Document segment:
··········
Tucked away in the corner of the dungeon was a small hole that looked
like a well. On closer examination it had a cage like covering, where
prisoners would be dropped down into a room only slightly bigger than
the human body. It was 3 feet by 3 feet, and 6 feet deep, and was called
the noublette, the place of the forgotten. Human beings were placed there
and forgotten. No one had memory of them. They would literally have no
freedom to move from place to place. They were no longer creatures of
either time or space.
We imagine that the past hundred years have been characterized by our
denial of human evil, and when the atrocities in the West Bank and the
Twin Tower attacks bombard us with humanitys capacity for evil,
we imagine our time to be peculiar for its denial of evil. But, think
back to the time when the noublette at Warwick Castle held a person suspended
in time and in no place, with his mortality having no meaning. Forgotten.
During the season of Lent we have spent our time together in this place
engaging the different ways that religion proposes a kind of unseen order
that is contained in existence. Weve talked about the way we human
beings shape from our reality a meaning and purpose to our time here on
earth, as an act of reason. When we shape meaning and purpose from our
reality we confront what one theologian called the categories that form
existence; that is, we confront the way existence itself is structured
and we cant help but engage these categories because to do so defines
what it means to exist. Time and space are two of these, which are uniquely
confronted in the stories from the Judeo-Christian tradition, which will
end with the Easter story next Sunday.
We exist within space. We cant avoid it or deny it or ignore it.
There is no one who will witness more directly to you that to exist as
a human being is to deal with space, because my wife and I have moved
over 20 times in our marriage, and we know as much as any the issues of
space and place. Where is home? Our hometown, Richmond, Indiana? Nashville,
Tennessee, Chicago, Seattle, Milwaukee, Tulsa, Grand Rapids? The writer
says you cant go home again, and those who have lived in one place
all their lives, do they escape the contingencies of space and place?
I dont think so. Because to exist is to confront the reality that
we will lose this space sometime. It is a contingency of being alive.
When our 20 year-old daughter was 5 her fish died, and we had a memorial
service for it and buried it in the ground. An hour later she wanted to
dig it up to see if the body was still there! We had to dig it up two
more times. A pre-schoolers curiosity is evidence of the fundamental
anxieties we have about our space. "Absence is the greatest presence,"
··········
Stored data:
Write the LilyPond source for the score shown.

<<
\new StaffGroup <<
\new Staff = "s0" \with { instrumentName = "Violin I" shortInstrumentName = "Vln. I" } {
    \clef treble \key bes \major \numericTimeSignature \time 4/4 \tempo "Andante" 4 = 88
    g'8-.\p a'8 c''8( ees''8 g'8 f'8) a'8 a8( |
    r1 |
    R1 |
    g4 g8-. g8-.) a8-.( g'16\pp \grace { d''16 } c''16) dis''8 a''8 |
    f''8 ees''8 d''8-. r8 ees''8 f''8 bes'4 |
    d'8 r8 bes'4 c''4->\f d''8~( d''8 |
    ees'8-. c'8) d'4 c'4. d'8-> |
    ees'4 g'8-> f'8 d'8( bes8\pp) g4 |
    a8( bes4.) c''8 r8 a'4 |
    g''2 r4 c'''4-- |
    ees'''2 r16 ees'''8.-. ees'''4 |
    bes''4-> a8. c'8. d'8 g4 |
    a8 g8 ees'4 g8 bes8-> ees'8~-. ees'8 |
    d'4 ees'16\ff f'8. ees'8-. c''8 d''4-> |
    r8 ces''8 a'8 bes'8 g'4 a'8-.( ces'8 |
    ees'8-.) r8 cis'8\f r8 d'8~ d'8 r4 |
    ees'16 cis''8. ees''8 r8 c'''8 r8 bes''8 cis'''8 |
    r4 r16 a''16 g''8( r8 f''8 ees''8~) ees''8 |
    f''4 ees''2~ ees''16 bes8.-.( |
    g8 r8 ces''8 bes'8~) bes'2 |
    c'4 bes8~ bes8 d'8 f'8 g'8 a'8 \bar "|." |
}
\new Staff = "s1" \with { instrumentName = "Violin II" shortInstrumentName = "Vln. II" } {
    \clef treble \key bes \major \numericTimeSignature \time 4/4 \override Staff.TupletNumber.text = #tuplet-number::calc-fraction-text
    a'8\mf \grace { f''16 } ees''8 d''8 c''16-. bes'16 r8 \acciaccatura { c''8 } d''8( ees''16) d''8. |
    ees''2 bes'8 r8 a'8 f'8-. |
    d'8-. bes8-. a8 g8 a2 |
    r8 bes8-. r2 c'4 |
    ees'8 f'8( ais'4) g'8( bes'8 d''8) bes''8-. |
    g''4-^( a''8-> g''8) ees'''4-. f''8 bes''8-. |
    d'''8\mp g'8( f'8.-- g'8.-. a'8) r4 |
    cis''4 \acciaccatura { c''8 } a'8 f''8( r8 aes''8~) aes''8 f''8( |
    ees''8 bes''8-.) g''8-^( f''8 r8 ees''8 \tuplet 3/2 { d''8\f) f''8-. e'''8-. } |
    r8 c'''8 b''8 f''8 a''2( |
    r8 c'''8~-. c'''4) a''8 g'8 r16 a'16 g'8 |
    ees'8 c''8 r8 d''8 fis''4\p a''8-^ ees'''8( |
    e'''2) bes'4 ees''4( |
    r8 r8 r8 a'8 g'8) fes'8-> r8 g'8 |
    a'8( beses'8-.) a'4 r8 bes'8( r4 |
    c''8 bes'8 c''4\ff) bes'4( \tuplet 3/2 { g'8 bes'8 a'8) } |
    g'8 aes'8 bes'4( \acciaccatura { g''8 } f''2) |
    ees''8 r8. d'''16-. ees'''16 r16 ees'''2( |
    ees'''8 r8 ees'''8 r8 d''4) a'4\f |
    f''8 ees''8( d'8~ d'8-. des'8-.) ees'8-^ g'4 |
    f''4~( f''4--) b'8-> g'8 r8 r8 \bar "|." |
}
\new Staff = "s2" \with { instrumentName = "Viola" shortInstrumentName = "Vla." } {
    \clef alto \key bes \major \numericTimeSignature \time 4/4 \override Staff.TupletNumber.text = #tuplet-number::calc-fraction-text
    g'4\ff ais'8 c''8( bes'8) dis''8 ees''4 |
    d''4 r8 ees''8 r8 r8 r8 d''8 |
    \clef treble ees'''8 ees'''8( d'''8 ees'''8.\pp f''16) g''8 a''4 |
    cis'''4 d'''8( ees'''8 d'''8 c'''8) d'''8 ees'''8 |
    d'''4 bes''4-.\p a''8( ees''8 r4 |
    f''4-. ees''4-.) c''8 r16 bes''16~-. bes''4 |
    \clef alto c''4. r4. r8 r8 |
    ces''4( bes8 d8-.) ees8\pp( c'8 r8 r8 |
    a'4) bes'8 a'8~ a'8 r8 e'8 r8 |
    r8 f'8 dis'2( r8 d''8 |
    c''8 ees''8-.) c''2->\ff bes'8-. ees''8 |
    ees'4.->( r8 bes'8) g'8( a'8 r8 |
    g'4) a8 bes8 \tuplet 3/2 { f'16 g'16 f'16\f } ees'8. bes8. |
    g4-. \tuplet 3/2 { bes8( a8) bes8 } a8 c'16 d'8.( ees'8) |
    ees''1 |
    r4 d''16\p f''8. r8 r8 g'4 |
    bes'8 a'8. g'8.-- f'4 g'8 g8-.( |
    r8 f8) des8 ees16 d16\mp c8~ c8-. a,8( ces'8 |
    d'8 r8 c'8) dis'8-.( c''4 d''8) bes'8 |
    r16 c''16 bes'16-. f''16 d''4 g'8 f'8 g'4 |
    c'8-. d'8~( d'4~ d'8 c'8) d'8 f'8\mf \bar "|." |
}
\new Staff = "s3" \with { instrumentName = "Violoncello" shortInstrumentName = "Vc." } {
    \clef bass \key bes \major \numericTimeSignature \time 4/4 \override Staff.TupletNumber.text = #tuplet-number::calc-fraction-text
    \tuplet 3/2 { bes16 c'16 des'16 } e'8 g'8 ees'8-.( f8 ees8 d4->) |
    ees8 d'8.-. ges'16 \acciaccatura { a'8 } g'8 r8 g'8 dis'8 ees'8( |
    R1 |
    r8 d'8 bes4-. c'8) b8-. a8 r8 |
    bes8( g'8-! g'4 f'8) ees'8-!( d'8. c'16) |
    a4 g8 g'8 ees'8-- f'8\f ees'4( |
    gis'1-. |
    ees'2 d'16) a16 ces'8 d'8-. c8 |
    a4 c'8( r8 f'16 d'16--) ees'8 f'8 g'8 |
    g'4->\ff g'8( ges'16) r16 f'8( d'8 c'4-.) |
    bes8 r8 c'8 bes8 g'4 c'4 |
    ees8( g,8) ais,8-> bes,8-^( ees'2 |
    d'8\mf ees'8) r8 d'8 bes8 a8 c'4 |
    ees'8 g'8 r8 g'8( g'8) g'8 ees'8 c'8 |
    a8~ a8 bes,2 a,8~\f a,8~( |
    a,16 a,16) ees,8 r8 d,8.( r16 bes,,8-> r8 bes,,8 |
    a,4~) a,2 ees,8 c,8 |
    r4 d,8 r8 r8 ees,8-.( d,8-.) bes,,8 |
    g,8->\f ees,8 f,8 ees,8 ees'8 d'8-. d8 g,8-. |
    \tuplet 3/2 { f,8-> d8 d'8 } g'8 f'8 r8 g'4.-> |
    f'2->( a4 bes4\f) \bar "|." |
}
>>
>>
··········
Directions:
A) Using the passage about the noublette, decide whether each statement agrees with it: (i) The noublette measured 3 feet by 3 feet and was 6 feet deep. (ii) The speaker has moved fewer than ten times during the marriage. (iii) After the fish was buried, it was never dug up again. Answer yes or no for each, quoting the words of the passage that decide it.
B) Carry the passage about the noublette on from the point where it stops.

Task responses:
A)
(i) Yes: "It was 3 feet by 3 feet, and 6 feet deep"
(ii) No: "my wife and I have moved over 20 times in our marriage"
(iii) No: "We had to dig it up two more times."

B)
wrote the poet May Sarton, and the void of a persons presence, this
nothingness, is such a powerful thing; maybe even more powerful than when
we share their presence. Later on this week in the Christian story of
the death and resurrection of Jesus, women go to his grave and confront
an empty tomb. Centuries of Christianity up to our own day would interpret
this as the sign that Jesus body, his space, has left this earthly
space and made a place in heaven for believers in him. That is, that the
anxieties we have about losing space are illusory, for we can gain a space
in another world after this one. Instead, I think the empty tomb metaphor
is about confronting the nothingness of having no space anywhere. It is
the irony of absence being the greatest presence, and the fact that we
know and feel it!
We exist within time. We cant avoid it or deny it or ignore it.
In fact modern science says that time and space form a continuum, so intricately
interwoven are they in the fabric of existence. We exist because we are
born on a certain day and cease to exist because we die on a certain day.
In the time of our life we experience moment after moment, each moment
containing the accumulations of the past and carrying them forward into
a future. We know there was a time before we existed and we know there
will be a time after our demise, and it is this knowledge that is integral
to human consciousness and is what raises us above all other living things
on the earth. Time is a category of existence and we know it, and know
the way we are subject to its contingencies. We usually dont have
enough of it, although there are rare circumstances when a human being
has just had too much of it and seeks to end time. Some religious viewpoints
suggest that the moment we are now living in is not only fleeting but
is something to escape from. Life is like a horse race, and to some the
moments the horses are racing, from the gate opening to the finish line,
are illusory and are not what is real. And so a religion will suggest
the unseen order of things points to the past as "real time,"
when things were better, the divine was manifest, giants walked the earth,
and all was right with the world. Or religions will suggest the unseen
order of existence points to the future, a time after this one, when all
this time will be transformed out of the sufferings we tend to endure
in time. Religions will often proclaim this moment as somehow illusory
and something from which to escape.
But, I think the moments within the horse race itself are the only things
that are truly real! I would suggest that we exist within time and space,
and that the purpose of religion is to reveal an unseen order to this
existence that invites us into this moment and this place as we are, but
with courage and purpose and hope. The sum of our lives is in this moment,
and the meager space we occupy is not an isolated thing from all other
spaces. We know we lose time and place, that they will pass away. And
we shout "Hosannas" and wave palm leaves to lifes promise
and possibility as the means to pass over from its contingencies to its
freedom. It is how to exist in a new way, a New Being built out of gratitude
and aimed towards love.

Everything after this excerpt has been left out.